Data:
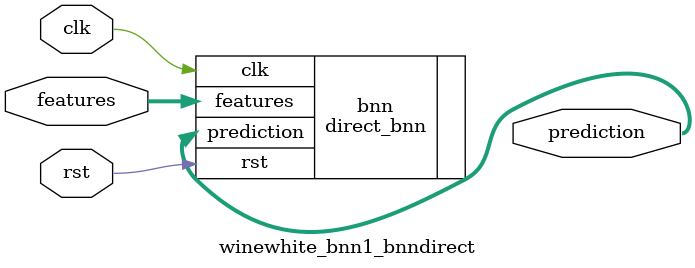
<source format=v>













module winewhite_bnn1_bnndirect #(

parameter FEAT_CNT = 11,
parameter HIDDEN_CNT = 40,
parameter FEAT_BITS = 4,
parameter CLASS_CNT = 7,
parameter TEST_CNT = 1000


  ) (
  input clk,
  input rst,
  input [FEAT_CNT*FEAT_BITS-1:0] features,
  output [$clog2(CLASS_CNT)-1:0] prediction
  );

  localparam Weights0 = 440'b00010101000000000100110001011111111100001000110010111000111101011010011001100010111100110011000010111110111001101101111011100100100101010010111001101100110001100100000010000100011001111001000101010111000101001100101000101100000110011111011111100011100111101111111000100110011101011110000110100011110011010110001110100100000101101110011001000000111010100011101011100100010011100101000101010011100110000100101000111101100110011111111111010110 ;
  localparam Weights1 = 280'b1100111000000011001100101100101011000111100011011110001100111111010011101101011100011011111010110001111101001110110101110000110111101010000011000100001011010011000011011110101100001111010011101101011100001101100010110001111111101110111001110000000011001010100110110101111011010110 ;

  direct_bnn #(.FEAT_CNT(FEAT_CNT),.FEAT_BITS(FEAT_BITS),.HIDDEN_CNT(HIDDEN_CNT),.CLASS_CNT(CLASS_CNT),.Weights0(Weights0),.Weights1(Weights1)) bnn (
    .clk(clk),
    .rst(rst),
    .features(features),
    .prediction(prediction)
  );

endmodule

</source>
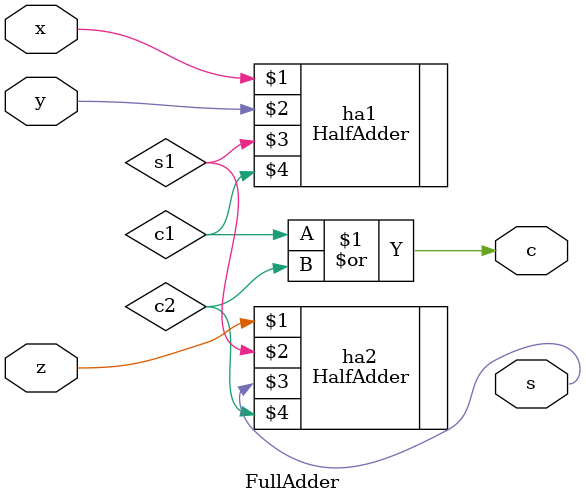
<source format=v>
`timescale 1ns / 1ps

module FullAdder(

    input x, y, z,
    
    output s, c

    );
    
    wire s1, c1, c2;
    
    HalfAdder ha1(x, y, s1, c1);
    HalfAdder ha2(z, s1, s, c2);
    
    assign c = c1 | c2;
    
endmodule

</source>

Job item:
Wherever a picture appears in the listing above, drop it, and restate the rest exactly.

Answer section:
<source format=v>













module winewhite_bnn1_bnndirect #(

parameter FEAT_CNT = 11,
parameter HIDDEN_CNT = 40,
parameter FEAT_BITS = 4,
parameter CLASS_CNT = 7,
parameter TEST_CNT = 1000


  ) (
  input clk,
  input rst,
  input [FEAT_CNT*FEAT_BITS-1:0] features,
  output [$clog2(CLASS_CNT)-1:0] prediction
  );

  localparam Weights0 = 440'b00010101000000000100110001011111111100001000110010111000111101011010011001100010111100110011000010111110111001101101111011100100100101010010111001101100110001100100000010000100011001111001000101010111000101001100101000101100000110011111011111100011100111101111111000100110011101011110000110100011110011010110001110100100000101101110011001000000111010100011101011100100010011100101000101010011100110000100101000111101100110011111111111010110 ;
  localparam Weights1 = 280'b1100111000000011001100101100101011000111100011011110001100111111010011101101011100011011111010110001111101001110110101110000110111101010000011000100001011010011000011011110101100001111010011101101011100001101100010110001111111101110111001110000000011001010100110110101111011010110 ;

  direct_bnn #(.FEAT_CNT(FEAT_CNT),.FEAT_BITS(FEAT_BITS),.HIDDEN_CNT(HIDDEN_CNT),.CLASS_CNT(CLASS_CNT),.Weights0(Weights0),.Weights1(Weights1)) bnn (
    .clk(clk),
    .rst(rst),
    .features(features),
    .prediction(prediction)
  );

endmodule

</source>
<source format=v>
`timescale 1ns / 1ps

module FullAdder(

    input x, y, z,
    
    output s, c

    );
    
    wire s1, c1, c2;
    
    HalfAdder ha1(x, y, s1, c1);
    HalfAdder ha2(z, s1, s, c2);
    
    assign c = c1 | c2;
    
endmodule

</source>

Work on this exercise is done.